• **WORK INSTRUCTION**: Repeat the entries that follow verbatim, without any of their pictures.

• **DATA RECORDS**:
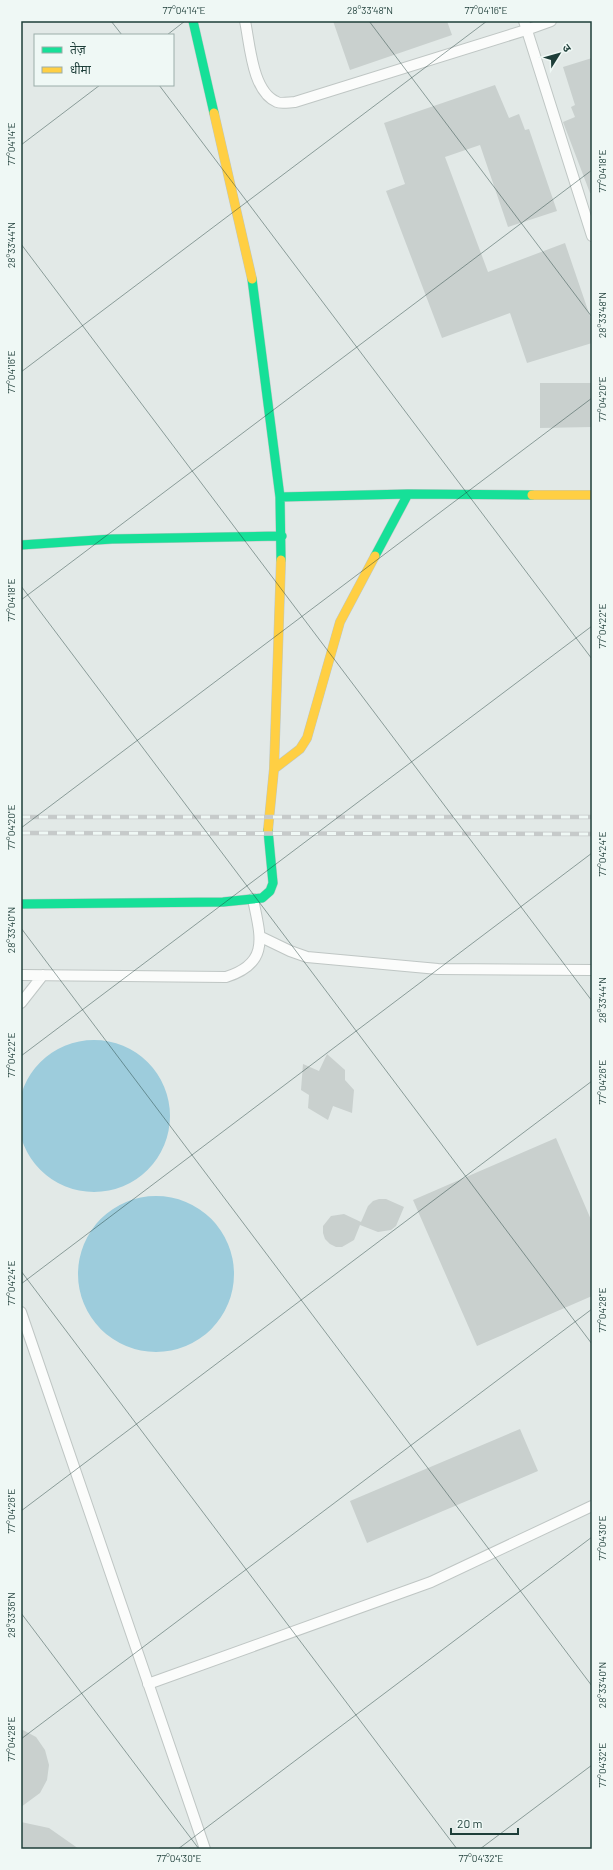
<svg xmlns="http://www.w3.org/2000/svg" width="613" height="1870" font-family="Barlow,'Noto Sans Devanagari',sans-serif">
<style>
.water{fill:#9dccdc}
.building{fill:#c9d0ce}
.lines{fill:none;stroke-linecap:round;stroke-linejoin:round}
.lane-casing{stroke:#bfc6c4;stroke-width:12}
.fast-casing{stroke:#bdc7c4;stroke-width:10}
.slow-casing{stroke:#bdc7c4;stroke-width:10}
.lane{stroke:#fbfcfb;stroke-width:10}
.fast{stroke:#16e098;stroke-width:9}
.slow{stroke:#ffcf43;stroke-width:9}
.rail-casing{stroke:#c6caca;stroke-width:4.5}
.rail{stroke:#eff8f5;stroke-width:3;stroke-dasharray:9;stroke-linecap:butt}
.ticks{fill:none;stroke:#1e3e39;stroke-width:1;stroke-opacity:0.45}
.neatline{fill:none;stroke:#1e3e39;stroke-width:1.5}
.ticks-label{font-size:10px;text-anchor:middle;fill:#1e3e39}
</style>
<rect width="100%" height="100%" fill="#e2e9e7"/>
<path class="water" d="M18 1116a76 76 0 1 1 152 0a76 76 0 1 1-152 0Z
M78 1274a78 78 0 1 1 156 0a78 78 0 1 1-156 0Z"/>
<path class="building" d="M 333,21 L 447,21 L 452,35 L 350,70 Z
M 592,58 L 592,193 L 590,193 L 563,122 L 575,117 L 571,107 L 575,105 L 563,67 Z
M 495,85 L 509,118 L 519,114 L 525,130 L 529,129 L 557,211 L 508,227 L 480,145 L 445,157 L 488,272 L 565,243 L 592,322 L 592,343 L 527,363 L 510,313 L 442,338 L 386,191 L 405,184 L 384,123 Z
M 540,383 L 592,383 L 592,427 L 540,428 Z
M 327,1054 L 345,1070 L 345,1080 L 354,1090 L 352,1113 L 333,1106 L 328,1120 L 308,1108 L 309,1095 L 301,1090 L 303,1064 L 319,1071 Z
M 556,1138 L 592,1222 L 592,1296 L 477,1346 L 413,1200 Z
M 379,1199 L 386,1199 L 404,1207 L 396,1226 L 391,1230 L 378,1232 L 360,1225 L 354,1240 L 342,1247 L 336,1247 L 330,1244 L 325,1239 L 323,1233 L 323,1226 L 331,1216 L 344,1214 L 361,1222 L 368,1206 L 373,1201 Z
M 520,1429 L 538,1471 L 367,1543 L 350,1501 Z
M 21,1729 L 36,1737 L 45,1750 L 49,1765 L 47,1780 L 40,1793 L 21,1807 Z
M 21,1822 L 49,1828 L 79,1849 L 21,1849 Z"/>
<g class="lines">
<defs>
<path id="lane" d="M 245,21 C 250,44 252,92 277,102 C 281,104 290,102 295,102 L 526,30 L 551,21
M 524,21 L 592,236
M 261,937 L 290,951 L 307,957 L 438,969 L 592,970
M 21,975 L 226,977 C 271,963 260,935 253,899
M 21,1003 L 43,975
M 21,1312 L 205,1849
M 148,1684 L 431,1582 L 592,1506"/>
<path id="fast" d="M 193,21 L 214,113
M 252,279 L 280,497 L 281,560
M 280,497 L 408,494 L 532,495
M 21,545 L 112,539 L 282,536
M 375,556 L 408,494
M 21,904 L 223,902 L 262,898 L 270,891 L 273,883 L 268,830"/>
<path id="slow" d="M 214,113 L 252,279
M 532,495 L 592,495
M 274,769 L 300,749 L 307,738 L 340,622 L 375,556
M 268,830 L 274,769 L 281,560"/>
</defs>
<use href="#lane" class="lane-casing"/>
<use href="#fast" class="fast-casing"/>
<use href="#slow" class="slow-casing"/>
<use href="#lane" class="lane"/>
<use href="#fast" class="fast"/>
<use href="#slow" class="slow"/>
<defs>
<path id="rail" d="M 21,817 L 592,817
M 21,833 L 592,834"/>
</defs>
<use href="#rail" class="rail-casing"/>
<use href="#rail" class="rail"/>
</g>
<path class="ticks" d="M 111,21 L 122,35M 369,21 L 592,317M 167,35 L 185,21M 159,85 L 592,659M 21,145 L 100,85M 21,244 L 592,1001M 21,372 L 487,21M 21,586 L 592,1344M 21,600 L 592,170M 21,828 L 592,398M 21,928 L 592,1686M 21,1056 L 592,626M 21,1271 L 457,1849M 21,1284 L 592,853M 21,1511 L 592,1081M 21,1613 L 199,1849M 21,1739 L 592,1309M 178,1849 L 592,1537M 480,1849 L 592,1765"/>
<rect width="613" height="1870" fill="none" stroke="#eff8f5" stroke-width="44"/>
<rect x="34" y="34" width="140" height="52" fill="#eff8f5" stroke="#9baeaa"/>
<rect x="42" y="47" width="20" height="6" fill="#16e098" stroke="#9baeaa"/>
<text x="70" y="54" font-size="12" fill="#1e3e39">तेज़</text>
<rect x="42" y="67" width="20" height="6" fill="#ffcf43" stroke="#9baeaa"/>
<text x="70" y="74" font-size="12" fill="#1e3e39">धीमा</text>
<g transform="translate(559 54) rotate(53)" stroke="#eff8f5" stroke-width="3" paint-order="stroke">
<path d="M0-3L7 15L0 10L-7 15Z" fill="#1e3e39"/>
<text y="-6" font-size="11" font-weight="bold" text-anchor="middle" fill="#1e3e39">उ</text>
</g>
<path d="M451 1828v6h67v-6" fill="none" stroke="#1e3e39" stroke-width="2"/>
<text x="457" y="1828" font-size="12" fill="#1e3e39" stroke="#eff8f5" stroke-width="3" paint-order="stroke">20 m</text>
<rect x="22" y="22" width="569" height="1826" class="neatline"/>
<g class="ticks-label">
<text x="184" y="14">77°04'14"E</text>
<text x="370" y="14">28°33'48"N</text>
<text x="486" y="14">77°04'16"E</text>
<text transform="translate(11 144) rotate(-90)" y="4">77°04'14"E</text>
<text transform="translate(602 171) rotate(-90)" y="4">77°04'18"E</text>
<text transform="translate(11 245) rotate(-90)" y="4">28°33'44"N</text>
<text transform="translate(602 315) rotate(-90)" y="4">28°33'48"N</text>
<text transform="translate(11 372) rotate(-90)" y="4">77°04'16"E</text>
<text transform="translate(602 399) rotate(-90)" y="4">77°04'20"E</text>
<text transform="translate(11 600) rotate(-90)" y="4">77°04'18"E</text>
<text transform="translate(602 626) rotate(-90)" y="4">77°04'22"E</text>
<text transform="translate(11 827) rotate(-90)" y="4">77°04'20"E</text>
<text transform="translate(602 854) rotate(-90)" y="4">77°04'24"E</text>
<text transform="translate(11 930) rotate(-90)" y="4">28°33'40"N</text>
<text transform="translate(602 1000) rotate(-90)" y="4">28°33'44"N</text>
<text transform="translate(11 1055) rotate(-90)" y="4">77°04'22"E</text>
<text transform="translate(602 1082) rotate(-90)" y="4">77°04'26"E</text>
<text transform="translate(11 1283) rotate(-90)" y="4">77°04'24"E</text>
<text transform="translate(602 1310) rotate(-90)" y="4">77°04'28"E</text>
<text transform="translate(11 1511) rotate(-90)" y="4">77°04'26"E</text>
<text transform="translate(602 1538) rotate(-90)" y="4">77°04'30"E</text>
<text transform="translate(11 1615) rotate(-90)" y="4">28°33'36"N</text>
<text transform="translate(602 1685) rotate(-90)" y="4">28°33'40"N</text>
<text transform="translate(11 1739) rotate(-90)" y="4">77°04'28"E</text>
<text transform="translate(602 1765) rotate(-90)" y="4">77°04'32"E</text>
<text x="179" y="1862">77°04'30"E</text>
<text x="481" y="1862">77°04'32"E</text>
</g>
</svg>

• **RESPONSE FOR THIS EXERCISE**:
<svg xmlns="http://www.w3.org/2000/svg" width="613" height="1870" font-family="Barlow,'Noto Sans Devanagari',sans-serif">
<style>
.water{fill:#9dccdc}
.building{fill:#c9d0ce}
.lines{fill:none;stroke-linecap:round;stroke-linejoin:round}
.lane-casing{stroke:#bfc6c4;stroke-width:12}
.fast-casing{stroke:#bdc7c4;stroke-width:10}
.slow-casing{stroke:#bdc7c4;stroke-width:10}
.lane{stroke:#fbfcfb;stroke-width:10}
.fast{stroke:#16e098;stroke-width:9}
.slow{stroke:#ffcf43;stroke-width:9}
.rail-casing{stroke:#c6caca;stroke-width:4.5}
.rail{stroke:#eff8f5;stroke-width:3;stroke-dasharray:9;stroke-linecap:butt}
.ticks{fill:none;stroke:#1e3e39;stroke-width:1;stroke-opacity:0.45}
.neatline{fill:none;stroke:#1e3e39;stroke-width:1.5}
.ticks-label{font-size:10px;text-anchor:middle;fill:#1e3e39}
</style>
<rect width="100%" height="100%" fill="#e2e9e7"/>
<path class="water" d="M18 1116a76 76 0 1 1 152 0a76 76 0 1 1-152 0Z
M78 1274a78 78 0 1 1 156 0a78 78 0 1 1-156 0Z"/>
<path class="building" d="M 333,21 L 447,21 L 452,35 L 350,70 Z
M 592,58 L 592,193 L 590,193 L 563,122 L 575,117 L 571,107 L 575,105 L 563,67 Z
M 495,85 L 509,118 L 519,114 L 525,130 L 529,129 L 557,211 L 508,227 L 480,145 L 445,157 L 488,272 L 565,243 L 592,322 L 592,343 L 527,363 L 510,313 L 442,338 L 386,191 L 405,184 L 384,123 Z
M 540,383 L 592,383 L 592,427 L 540,428 Z
M 327,1054 L 345,1070 L 345,1080 L 354,1090 L 352,1113 L 333,1106 L 328,1120 L 308,1108 L 309,1095 L 301,1090 L 303,1064 L 319,1071 Z
M 556,1138 L 592,1222 L 592,1296 L 477,1346 L 413,1200 Z
M 379,1199 L 386,1199 L 404,1207 L 396,1226 L 391,1230 L 378,1232 L 360,1225 L 354,1240 L 342,1247 L 336,1247 L 330,1244 L 325,1239 L 323,1233 L 323,1226 L 331,1216 L 344,1214 L 361,1222 L 368,1206 L 373,1201 Z
M 520,1429 L 538,1471 L 367,1543 L 350,1501 Z
M 21,1729 L 36,1737 L 45,1750 L 49,1765 L 47,1780 L 40,1793 L 21,1807 Z
M 21,1822 L 49,1828 L 79,1849 L 21,1849 Z"/>
<g class="lines">
<defs>
<path id="lane" d="M 245,21 C 250,44 252,92 277,102 C 281,104 290,102 295,102 L 526,30 L 551,21
M 524,21 L 592,236
M 261,937 L 290,951 L 307,957 L 438,969 L 592,970
M 21,975 L 226,977 C 271,963 260,935 253,899
M 21,1003 L 43,975
M 21,1312 L 205,1849
M 148,1684 L 431,1582 L 592,1506"/>
<path id="fast" d="M 193,21 L 214,113
M 252,279 L 280,497 L 281,560
M 280,497 L 408,494 L 532,495
M 21,545 L 112,539 L 282,536
M 375,556 L 408,494
M 21,904 L 223,902 L 262,898 L 270,891 L 273,883 L 268,830"/>
<path id="slow" d="M 214,113 L 252,279
M 532,495 L 592,495
M 274,769 L 300,749 L 307,738 L 340,622 L 375,556
M 268,830 L 274,769 L 281,560"/>
</defs>
<use href="#lane" class="lane-casing"/>
<use href="#fast" class="fast-casing"/>
<use href="#slow" class="slow-casing"/>
<use href="#lane" class="lane"/>
<use href="#fast" class="fast"/>
<use href="#slow" class="slow"/>
<defs>
<path id="rail" d="M 21,817 L 592,817
M 21,833 L 592,834"/>
</defs>
<use href="#rail" class="rail-casing"/>
<use href="#rail" class="rail"/>
</g>
<path class="ticks" d="M 111,21 L 122,35M 369,21 L 592,317M 167,35 L 185,21M 159,85 L 592,659M 21,145 L 100,85M 21,244 L 592,1001M 21,372 L 487,21M 21,586 L 592,1344M 21,600 L 592,170M 21,828 L 592,398M 21,928 L 592,1686M 21,1056 L 592,626M 21,1271 L 457,1849M 21,1284 L 592,853M 21,1511 L 592,1081M 21,1613 L 199,1849M 21,1739 L 592,1309M 178,1849 L 592,1537M 480,1849 L 592,1765"/>
<rect width="613" height="1870" fill="none" stroke="#eff8f5" stroke-width="44"/>
<rect x="34" y="34" width="140" height="52" fill="#eff8f5" stroke="#9baeaa"/>
<rect x="42" y="47" width="20" height="6" fill="#16e098" stroke="#9baeaa"/>
<text x="70" y="54" font-size="12" fill="#1e3e39">तेज़</text>
<rect x="42" y="67" width="20" height="6" fill="#ffcf43" stroke="#9baeaa"/>
<text x="70" y="74" font-size="12" fill="#1e3e39">धीमा</text>
<g transform="translate(559 54) rotate(53)" stroke="#eff8f5" stroke-width="3" paint-order="stroke">
<path d="M0-3L7 15L0 10L-7 15Z" fill="#1e3e39"/>
<text y="-6" font-size="11" font-weight="bold" text-anchor="middle" fill="#1e3e39">उ</text>
</g>
<path d="M451 1828v6h67v-6" fill="none" stroke="#1e3e39" stroke-width="2"/>
<text x="457" y="1828" font-size="12" fill="#1e3e39" stroke="#eff8f5" stroke-width="3" paint-order="stroke">20 m</text>
<rect x="22" y="22" width="569" height="1826" class="neatline"/>
<g class="ticks-label">
<text x="184" y="14">77°04'14"E</text>
<text x="370" y="14">28°33'48"N</text>
<text x="486" y="14">77°04'16"E</text>
<text transform="translate(11 144) rotate(-90)" y="4">77°04'14"E</text>
<text transform="translate(602 171) rotate(-90)" y="4">77°04'18"E</text>
<text transform="translate(11 245) rotate(-90)" y="4">28°33'44"N</text>
<text transform="translate(602 315) rotate(-90)" y="4">28°33'48"N</text>
<text transform="translate(11 372) rotate(-90)" y="4">77°04'16"E</text>
<text transform="translate(602 399) rotate(-90)" y="4">77°04'20"E</text>
<text transform="translate(11 600) rotate(-90)" y="4">77°04'18"E</text>
<text transform="translate(602 626) rotate(-90)" y="4">77°04'22"E</text>
<text transform="translate(11 827) rotate(-90)" y="4">77°04'20"E</text>
<text transform="translate(602 854) rotate(-90)" y="4">77°04'24"E</text>
<text transform="translate(11 930) rotate(-90)" y="4">28°33'40"N</text>
<text transform="translate(602 1000) rotate(-90)" y="4">28°33'44"N</text>
<text transform="translate(11 1055) rotate(-90)" y="4">77°04'22"E</text>
<text transform="translate(602 1082) rotate(-90)" y="4">77°04'26"E</text>
<text transform="translate(11 1283) rotate(-90)" y="4">77°04'24"E</text>
<text transform="translate(602 1310) rotate(-90)" y="4">77°04'28"E</text>
<text transform="translate(11 1511) rotate(-90)" y="4">77°04'26"E</text>
<text transform="translate(602 1538) rotate(-90)" y="4">77°04'30"E</text>
<text transform="translate(11 1615) rotate(-90)" y="4">28°33'36"N</text>
<text transform="translate(602 1685) rotate(-90)" y="4">28°33'40"N</text>
<text transform="translate(11 1739) rotate(-90)" y="4">77°04'28"E</text>
<text transform="translate(602 1765) rotate(-90)" y="4">77°04'32"E</text>
<text x="179" y="1862">77°04'30"E</text>
<text x="481" y="1862">77°04'32"E</text>
</g>
</svg>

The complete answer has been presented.